▸ Source document:
※

Meizu M10
- Manufacturer: Meizu
- Type: Smartphone
- Series: M
- First released: September 2019; 6 years ago
- Predecessor: Meizu M8
- Compatible networks: GSM, 3G, 4G (LTE)
- Form factor: Slate
- Colors: Phantom Black, Sea Blue, Purplish Red
- Dimensions: 164.87×76.33×8.45 mm (6.491×3.005×0.333 in)
- Weight: 184 g (6 oz)
- Operating system: Android 9 Pie
- System-on-chip: MediaTek MT6757T Helio P25 (16 nm)
- CPU: 8 cores (4×2.5 GHz Cortex-A53 & 4×1.6 GHz Cortex-A53)
- GPU: Mali-T880 MP2
- Memory: 2/3 GB LPDDR4X
- Storage: 32 GB eMMC 5.1
- Removable storage: microSDXC up to 128 GB
- SIM: Hybrid Dual SIM (Nano-SIM)
- Battery: Non-removable, Li-Po 4000 mAh
- Charging: 10 W
- Rear camera: 13 MP, f/2.0 (wide-angle), PDAF + 2 MP, f/2.2 (macro) + 2 MP, f/2.2 (depth sensor) LED flash, HDR, panorama Video: 1080p@30fps
- Front camera: 8 MP, f/2.0 HDR Video: 1080p@30fps
- Display: IPS LCD, 6.5", 1600 × 720 (HD+), 19.5:9, 270 ppi
- Sound: Mono speaker
- Connectivity: MicroUSB 2.0, 3.5 mm Audio, Bluetooth 4.2 (A2DP, LE), Wi-Fi 802.11 b/g/n (hotspot), GPS, A-GPS, GLONASS, BeiDou
- Other: Fingerprint scanner (rear-mounted), accelerometer, proximity sensor, compass

= Meizu M10 =

2019 smartphone model

Meizu M10 is a smartphone developed by Meizu, part of the "M" series of budget smartphones. It was unveiled in September 2019. In Ukraine, the device was presented on October 12, 2019, along with the Meizu Note 9.

== Design ==
The screen is made of glass, while the back panel and frame are made of glossy plastic.

※

▸ Work task A: Reproduce the Meizu M10 article word for word from "- Weight: 184" up to and including "4×1.6 GHz Cortex-A53)".
▸ Work task B: List every color the Meizu M10 article gives for the phone.
The listing comes from a source unrelated to the Meizu M10 article.

※

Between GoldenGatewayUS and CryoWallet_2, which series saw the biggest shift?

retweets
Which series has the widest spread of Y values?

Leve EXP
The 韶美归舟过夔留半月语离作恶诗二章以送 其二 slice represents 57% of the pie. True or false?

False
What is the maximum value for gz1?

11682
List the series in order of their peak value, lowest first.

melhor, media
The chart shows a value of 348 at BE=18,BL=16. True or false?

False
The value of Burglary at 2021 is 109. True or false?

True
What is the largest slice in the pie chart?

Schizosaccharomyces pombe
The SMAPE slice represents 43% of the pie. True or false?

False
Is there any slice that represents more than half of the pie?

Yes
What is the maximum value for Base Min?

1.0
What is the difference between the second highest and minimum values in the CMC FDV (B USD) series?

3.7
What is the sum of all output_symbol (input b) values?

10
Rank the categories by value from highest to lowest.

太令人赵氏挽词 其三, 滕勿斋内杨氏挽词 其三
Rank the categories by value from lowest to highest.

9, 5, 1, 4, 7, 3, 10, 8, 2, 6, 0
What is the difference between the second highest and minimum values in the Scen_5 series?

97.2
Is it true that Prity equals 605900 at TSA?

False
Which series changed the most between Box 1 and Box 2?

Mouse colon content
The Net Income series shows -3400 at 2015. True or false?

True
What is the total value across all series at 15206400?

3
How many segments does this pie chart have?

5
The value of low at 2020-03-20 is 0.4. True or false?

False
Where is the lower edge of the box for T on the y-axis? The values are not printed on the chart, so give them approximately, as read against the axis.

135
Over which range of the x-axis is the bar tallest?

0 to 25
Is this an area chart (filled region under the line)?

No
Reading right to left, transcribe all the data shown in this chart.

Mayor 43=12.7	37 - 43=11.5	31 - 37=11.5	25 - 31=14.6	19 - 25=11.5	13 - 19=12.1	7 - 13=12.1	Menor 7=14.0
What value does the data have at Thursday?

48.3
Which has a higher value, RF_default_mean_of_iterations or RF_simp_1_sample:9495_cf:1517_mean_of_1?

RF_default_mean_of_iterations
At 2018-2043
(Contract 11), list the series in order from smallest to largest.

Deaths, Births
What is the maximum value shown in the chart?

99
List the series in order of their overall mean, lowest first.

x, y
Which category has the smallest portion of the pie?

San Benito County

※

▸ Task output A:
- Weight: 184 g (6 oz)
- Operating system: Android 9 Pie
- System-on-chip: MediaTek MT6757T Helio P25 (16 nm)
- CPU: 8 cores (4×2.5 GHz Cortex-A53 & 4×1.6 GHz Cortex-A53)

▸ Task output B: Phantom Black, Sea Blue, Purplish Red